Register of overseas entities: "removal" doesn't mean removal
19 January 2023The 31 January 2023 deadline for registering on the Register of Overseas Entities (the ROE) is fast approaching. By that date, overseas entities holding qualifying UK real estate must have provided information on their beneficial ownership to Companies House, which will then make much of that information publicly available.
In the rush to register by the deadline (and to avoid criminal sanctions for non-compliance), an overseas entity might not have given much thought to what might happen if, in the future, the entity ceases to hold any qualifying real estate.
In this case, the entity can apply under s. 9 of the Economic Crime (Transparency and Enforcement) Act 2022 (ECTEA, the legislation that governs the ROE) for “removal from the list of registered overseas entities”. The entity might therefore conclude that information about its beneficial owner(s) would no longer be publicly available once it has been removed from the register.
However, the explanatory note to ECTEA suggests that a successful application for removal doesn’t actually lead to the removal of any information:
“The effect of being removed from the list of registered overseas entities is that an overseas entity will no longer be required to comply with the updating duty [i.e. the duty of all registered overseas entities to update their beneficial ownership information every 12 months] and the entry on the register relating to that entity will be comprised of historic information previously provided, until such time as those records are transferred to the Public Record Office.”
On the contrary, this explanatory note says that all that is “removed” is the ongoing duty to update information. Any beneficial ownership information the entity has previously provided to Companies House will remain publicly available on the ROE until it is eventually transferred to the Public Record Office (where it will also remain available for public inspection). This is similar to the operation of other corporate registers in the UK; for example, records relating to dissolved UK companies are eventually transferred to the Public Record Office, after being “removed” from Companies House records.
This is not immediately obvious from the wording in the legislation – nowhere in ECTEA is there any qualification or proviso on the word “removal”, so it would be natural to assume that what is meant is total removal of all records from the ROE.
However, we would expect that at least until any further clarification is published, Companies House will follow the approach set out in the explanatory note, on the basis that this is consistent with the intention of Parliament. (A House of Commons briefing paper, published when ECTEA was making its way through Parliament, comes to the same conclusion.)
A nuanced reading of the legislation might also lend support for this conclusion. In particular, a distinction could be drawn between the reference in s. 9 ECTEA to an entity’s “removal from the list of registered overseas entities” and removing “material […] from the register” (which the registrar can do under s. 28 ECTEA in respect of information which is, amongst other things, deemed “unnecessary”, and which the court can order under s. 30 ECTEA in relation to inaccurate information).

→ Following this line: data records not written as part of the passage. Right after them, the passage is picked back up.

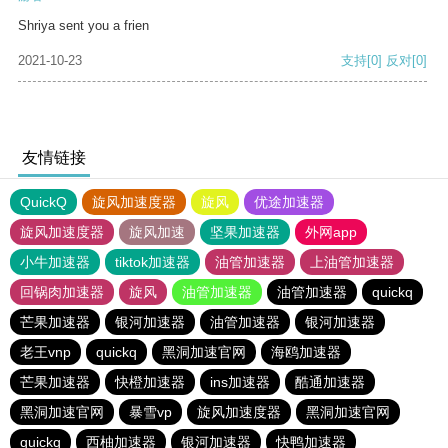
Shriya sent you a frien
2021-10-23
支持
[0]
反对
[0]
友情链接
QuickQ
旋风加速度器
旋风
优途加速器
旋风加速度器
旋风加速
坚果加速器
外网app
小牛加速器
tiktok加速器
油管加速器
上油管加速器
回锅肉加速器
旋风
油管加速器
油管加速器
quickq
芒果加速器
银河加速器
油管加速器
银河加速器
老王vnp
quickq
黑洞加速官网
海鸥加速器
芒果加速器
快橙加速器
ins加速器
酷通加速器
黑洞加速官网
暴雪vp
旋风加速度器
黑洞加速官网
quickq
西柚加速器
银河加速器
快鸭加速器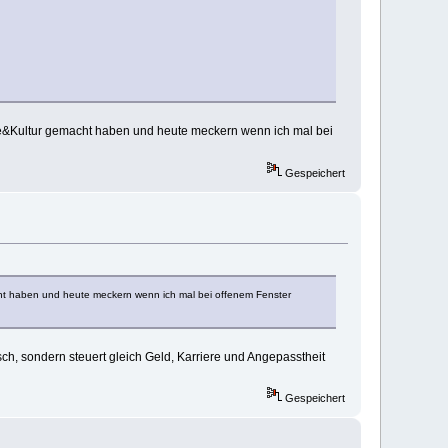
ce&Kultur gemacht haben und heute meckern wenn ich mal bei
Gespeichert
cht haben und heute meckern wenn ich mal bei offenem Fenster
isch, sondern steuert gleich Geld, Karriere und Angepasstheit
Gespeichert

That said, the provisions of ECTEA relating to applications for removal only came into force in October 2022, and new Department for Business, Energy and Industrial Strategy guidance published on 12 January 2023 does not flesh these provisions out. It may be that the Government and Companies House themselves are still figuring out the practical effects of the provisions, which would be unsurprising given that ECTEA was fast-tracked through Parliament following the invasion of Ukraine. Watch this space for further developments.